I don't see how that makes an estimate 0.3% to 0.4% "very very very wrong", especially considering that we haven't heard the final word on this.

> If you are simply dividing deaths by (an estimate of) current cases then you will get an inaccurate number because many of the current cases will eventually die of the disease.

I didn't do that, but if you look at the numbers you'll see that it wouldn't make a meaningful difference anyway. WHO numbers show over a million deaths since the start of the epidemic, and around 5000 deaths per day over the past month. Whether you use 0.13% or 0.14% for the implied IFR, the WHO's comments the other day are out of whack with the 0.6% fatality rate estimate.

1 comments

I don't quite know what to make of the WHO estimate. I can't find further details about it. I don't think it makes sense to take this estimate and try to extract an IFR from it. They could be suggesting that the IFR of the virus is much lower than expected, but they could also be suggesting that deaths have been badly undercounted (e.g. in areas with poor health infrastructure), or that it has spread more widely among younger populations in places like Africa, where IFR would be expected to be much lower.

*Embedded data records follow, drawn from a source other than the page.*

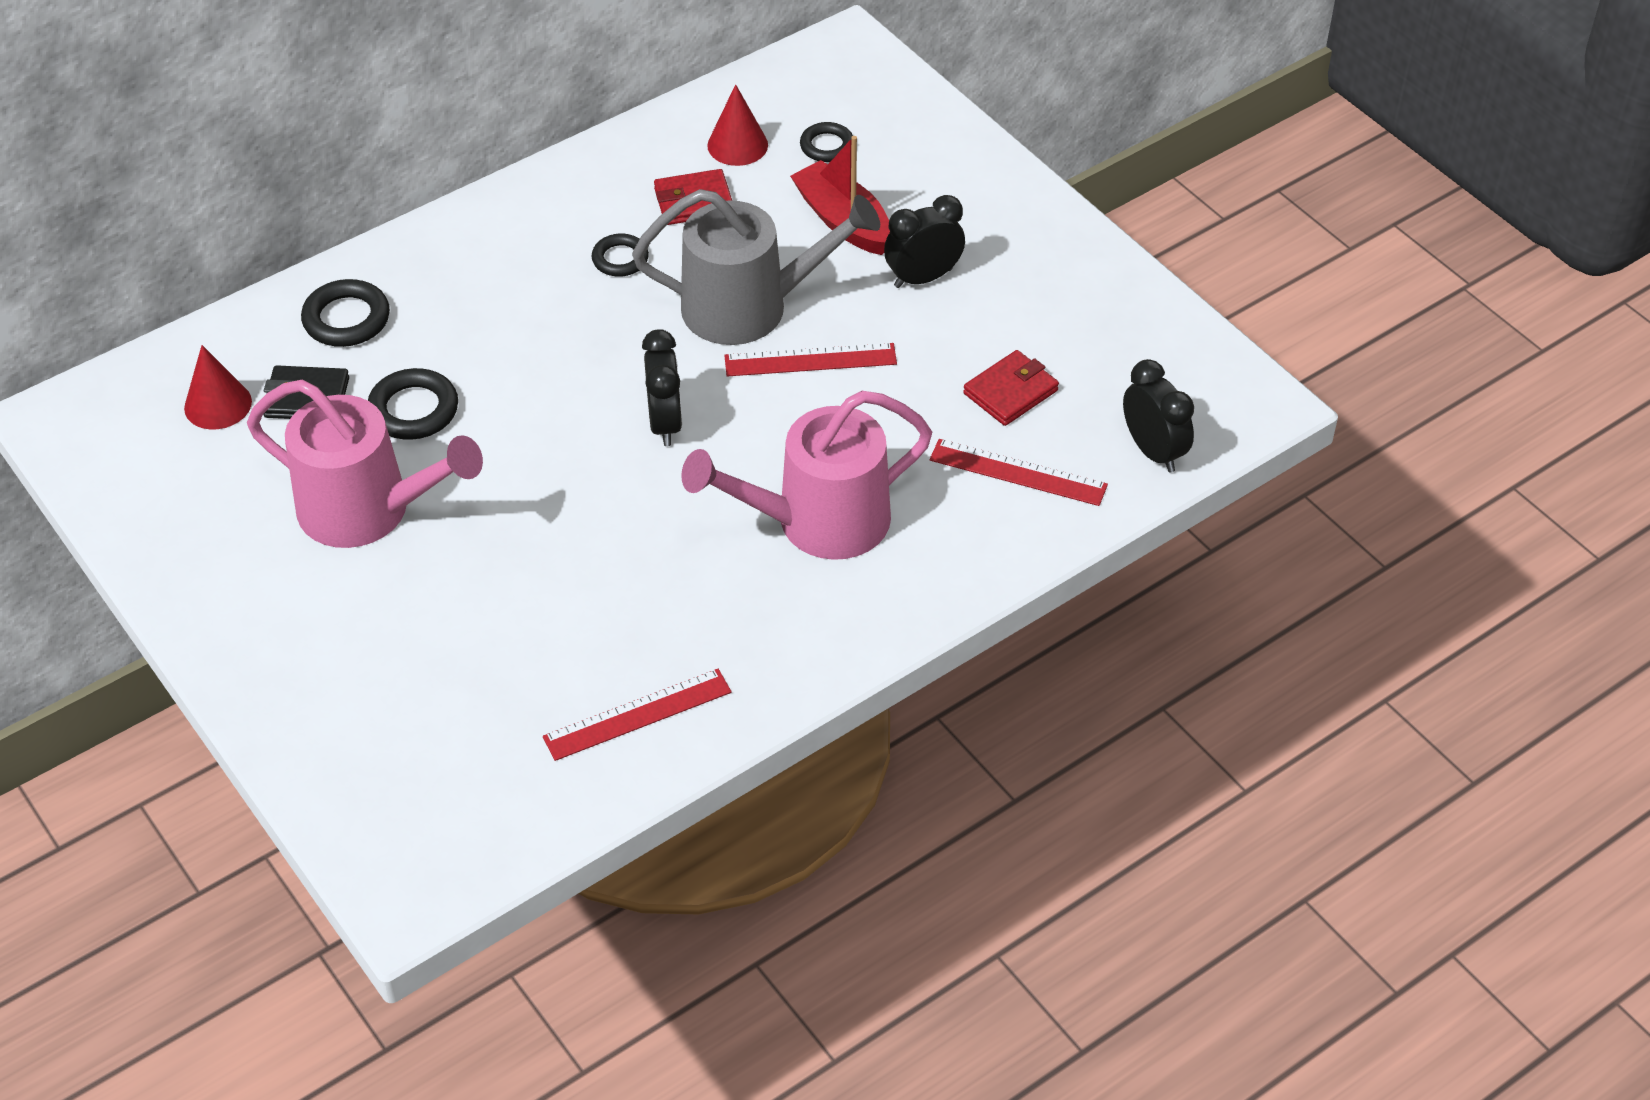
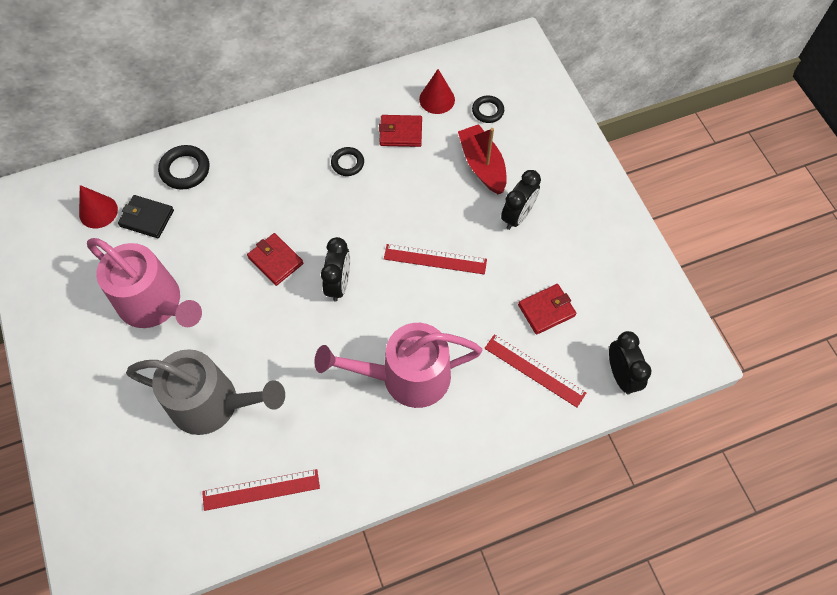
camera: 15 degrees right, 15 degrees up
(413, 410) = (202, 240): black ring -> none
(548, 412) = (275, 260): none -> red wallet
(750, 307) = (411, 214): grey watering can -> grey watering can (214, 404)
(923, 278) = (517, 216): black clock -> black clock turned 135 degrees clockwise

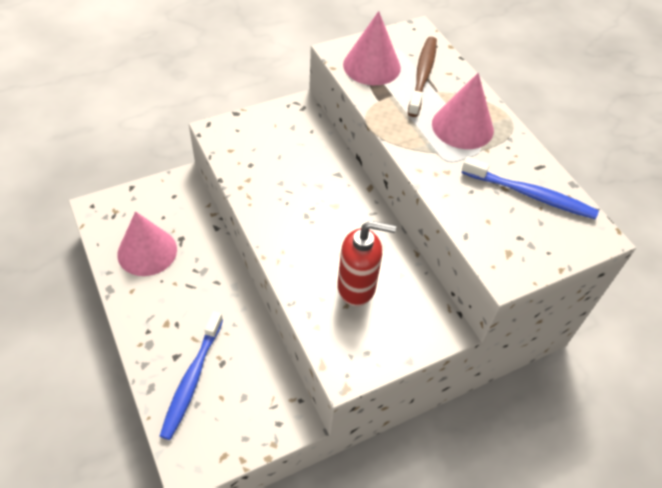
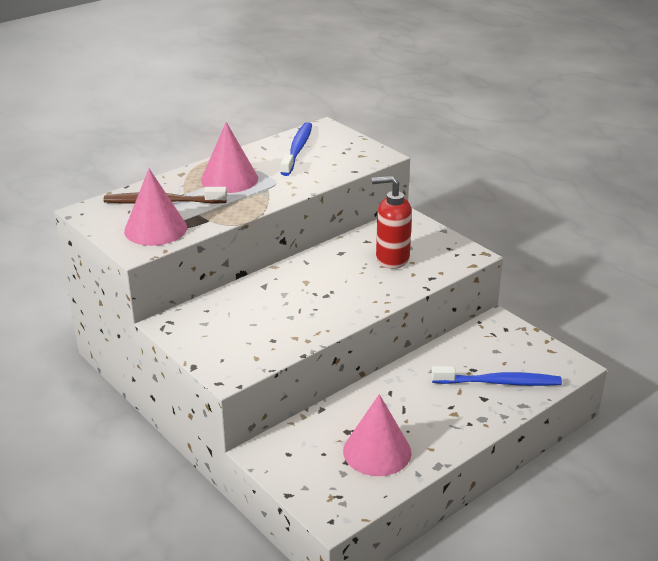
camera: 100 degrees left, 20 degrees down
(357, 287) = (392, 259): red soap dispenser -> red soap dispenser turned 75 degrees counterclockwise

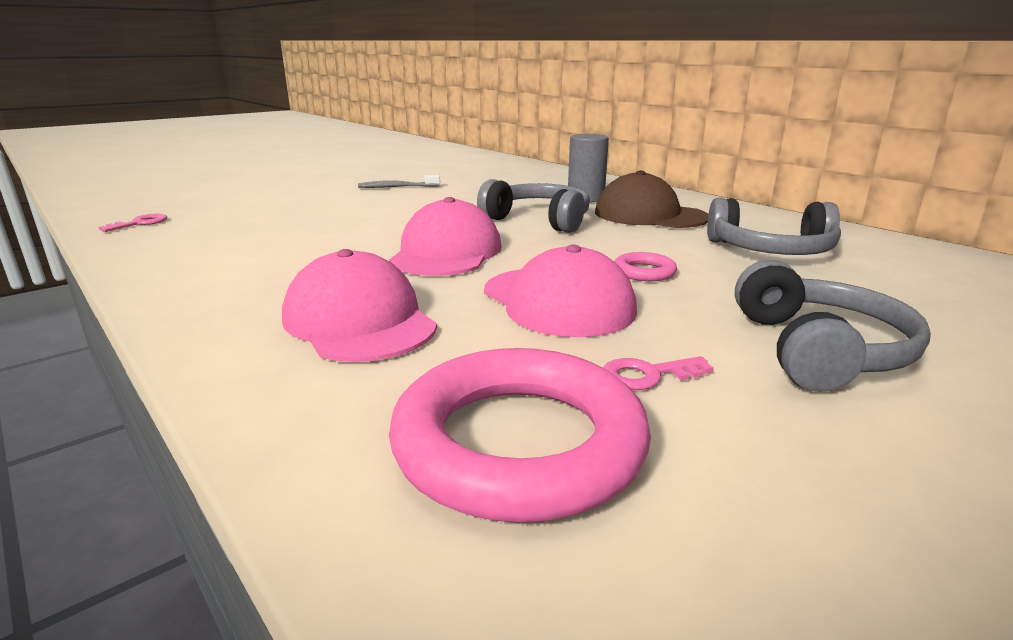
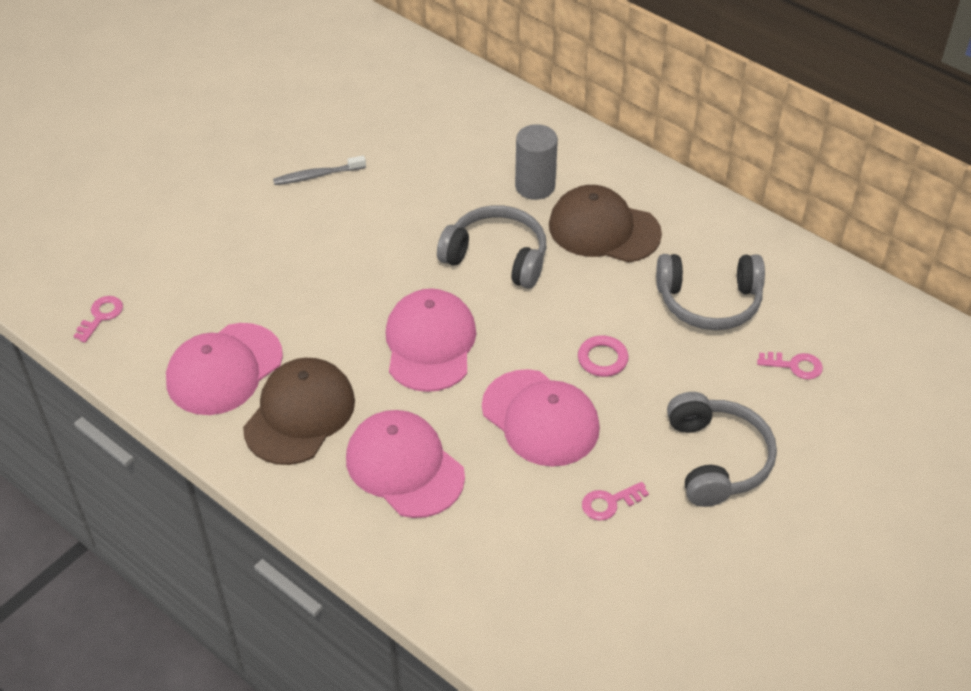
camera: 10 degrees left, 25 degrees up
(217, 252) = (224, 369): none -> pink cap
(266, 279) = (300, 414): none -> brown cap
(519, 443) = (544, 575): pink ring -> none
(901, 291) = (794, 366): none -> pink key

Bhattacharya's estimate is being criticized because, even though he was taking a contrarian view on the virus and getting results that were out of wack with other lines of evidence, he rushed out a highly flawed study (the Santa Clara seroprevalence study). This came out when we had little data about antibody prevalence, his study was one of the first ones, and it had the big name of Stanford behind it, so it was reported very widely and misled an awful lot of people about how dangerous this virus is. In his position he should have been bending over backwards to make sure he was on sure footing and not misleading the public, and instead he let this paper full of basic mistakes go to press.